• [Stated problem]
Could you copy every line of the records below, character for character?

Data items:

>>>

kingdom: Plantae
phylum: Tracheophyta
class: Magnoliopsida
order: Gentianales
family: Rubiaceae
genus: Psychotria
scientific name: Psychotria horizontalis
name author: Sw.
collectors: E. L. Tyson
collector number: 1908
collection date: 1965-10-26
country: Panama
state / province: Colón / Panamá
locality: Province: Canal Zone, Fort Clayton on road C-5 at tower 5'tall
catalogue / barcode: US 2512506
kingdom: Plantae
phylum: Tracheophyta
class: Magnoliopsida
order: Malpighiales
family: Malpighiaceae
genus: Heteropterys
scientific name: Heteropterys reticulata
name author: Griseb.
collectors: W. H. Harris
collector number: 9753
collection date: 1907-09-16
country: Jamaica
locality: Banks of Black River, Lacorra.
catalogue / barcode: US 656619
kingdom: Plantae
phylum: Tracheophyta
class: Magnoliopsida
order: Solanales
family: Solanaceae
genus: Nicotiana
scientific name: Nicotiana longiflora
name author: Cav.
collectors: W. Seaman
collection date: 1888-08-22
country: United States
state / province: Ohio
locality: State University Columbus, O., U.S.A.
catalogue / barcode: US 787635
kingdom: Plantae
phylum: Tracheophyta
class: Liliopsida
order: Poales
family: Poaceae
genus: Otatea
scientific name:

<<<

• [In response]
kingdom: Plantae
phylum: Tracheophyta
class: Magnoliopsida
order: Gentianales
family: Rubiaceae
genus: Psychotria
scientific name: Psychotria horizontalis
name author: Sw.
collectors: E. L. Tyson
collector number: 1908
collection date: 1965-10-26
country: Panama
state / province: Colón / Panamá
locality: Province: Canal Zone, Fort Clayton on road C-5 at tower 5'tall
catalogue / barcode: US 2512506
kingdom: Plantae
phylum: Tracheophyta
class: Magnoliopsida
order: Malpighiales
family: Malpighiaceae
genus: Heteropterys
scientific name: Heteropterys reticulata
name author: Griseb.
collectors: W. H. Harris
collector number: 9753
collection date: 1907-09-16
country: Jamaica
locality: Banks of Black River, Lacorra.
catalogue / barcode: US 656619
kingdom: Plantae
phylum: Tracheophyta
class: Magnoliopsida
order: Solanales
family: Solanaceae
genus: Nicotiana
scientific name: Nicotiana longiflora
name author: Cav.
collectors: W. Seaman
collection date: 1888-08-22
country: United States
state / province: Ohio
locality: State University Columbus, O., U.S.A.
catalogue / barcode: US 787635
kingdom: Plantae
phylum: Tracheophyta
class: Liliopsida
order: Poales
family: Poaceae
genus: Otatea
scientific name:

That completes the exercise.